编辑middlewares.py，使用Selenium模拟用户浏览器访问，获取网页中动态加载部分的内容，做到浏览器中可见的内容即可爬取的内容

# -*- coding: utf-8 -*-

# Define here the models for your spider middleware
#
# See documentation in:
# https://doc.scrapy.org/en/latest/topics/spider-middleware.html

from scrapy import signals
from scrapy.http import HtmlResponse
from selenium.common.exceptions import TimeoutException
import time

class SeleniumMiddleware(object):
    def process_request(self, request, spider):
        if spider.name == 'MainDomainSpider2':
            try:
                #发现在访问https://m.lvmama.com/这个URL的时候，浏览器一直打开着，已经超过60秒了但是还没有timeout。通过debug发现程序卡在了WebDriver.get(request.url)上面了。但是假如set_page_load_timeout设置为1或2秒则任何问题都没有。
                #pip install eventlet，然鹅并没有卵用
                driver = spider.browser
                url = request.url
                driver.get(url)
                spider.browser.execute_script('window.scrollTo(0, document.body.scrollHeight)')
            except TimeoutException as e:
                print('超时')
                spider.browser.execute_script('window.stop()')
            time.sleep(2)
            return HtmlResponse(url=spider.browser.current_url, body=spider.browser.page_source, encoding="utf-8", request=request)

class MaindomaincrawlerSpiderMiddleware(object):
    # Not all methods need to be defined. If a method is not defined,
    # scrapy acts as if the spider middleware does not modify the
    # passed objects.

    @classmethod
    def from_crawler(cls, crawler):
        # This method is used by Scrapy to create your spiders.
        s = cls()
        crawler.signals.connect(s.spider_opened, signal=signals.spider_opened)
        return s

    def process_spider_input(self, response, spider):
        # Called for each response that goes through the spider
        # middleware and into the spider.

        # Should return None or raise an exception.
        return None

    def process_spider_output(self, response, result, spider):
        # Called with the results returned from the Spider, after
        # it has processed the response.

        # Must return an iterable of Request, dict or Item objects.
        for i in result:
            yield i

    def process_spider_exception(self, response, exception, spider):
        # Called when a spider or process_spider_input() method
        # (from other spider middleware) raises an exception.
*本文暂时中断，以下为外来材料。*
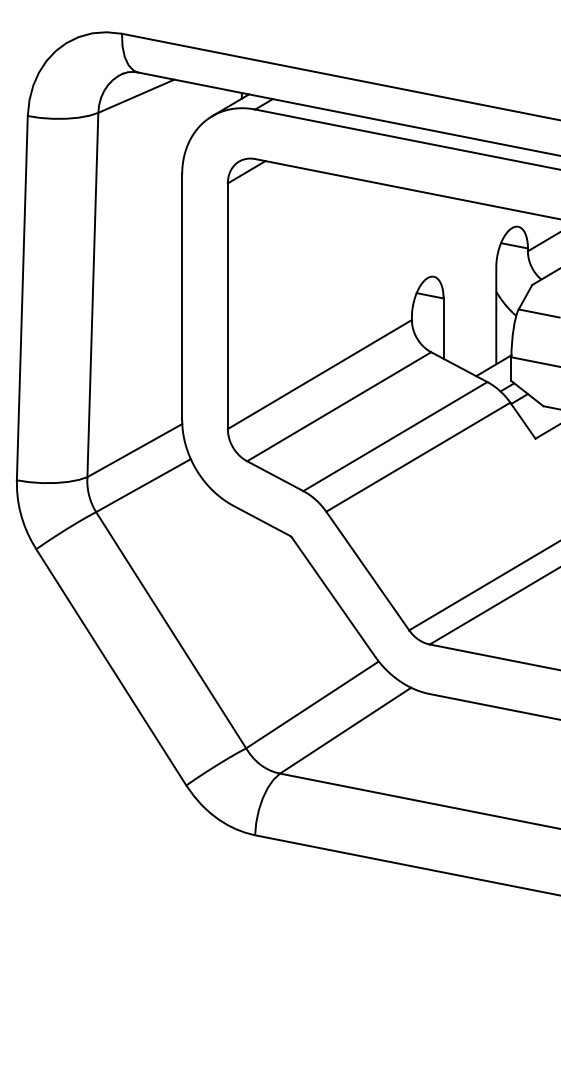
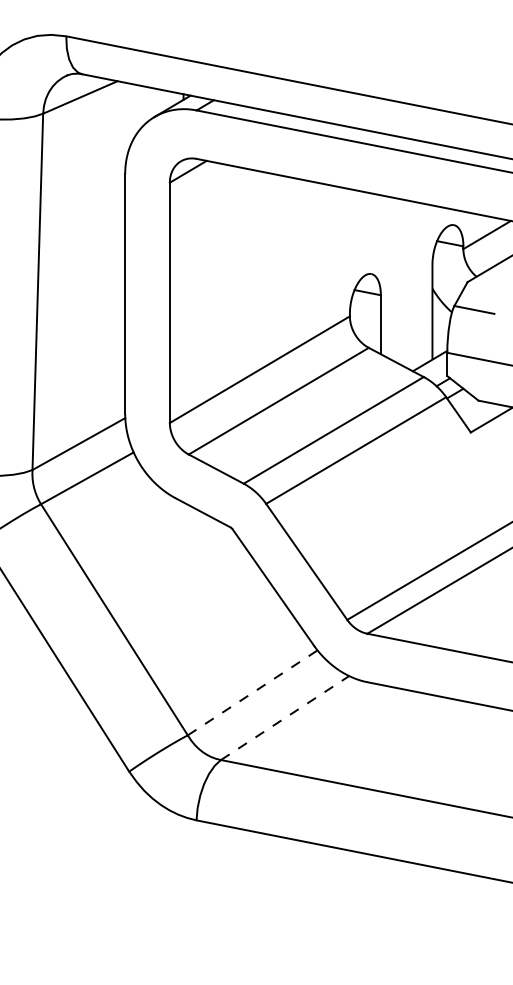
line: (312, 704) -> (252, 692), solid -> dashed
line: (346, 730) -> (285, 717), solid -> dashed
        # Should return either None or an iterable of Response, dict
        # or Item objects.
        pass

    def process_start_requests(self, start_requests, spider):
        # Called with the start requests of the spider, and works
        # similarly to the process_spider_output() method, except
        # that it doesn’t have a response associated.

        # Must return only requests (not items).
        for r in start_requests:
            yield r

    def spider_opened(self, spider):
        spider.logger.info('Spider opened: %s' % spider.name)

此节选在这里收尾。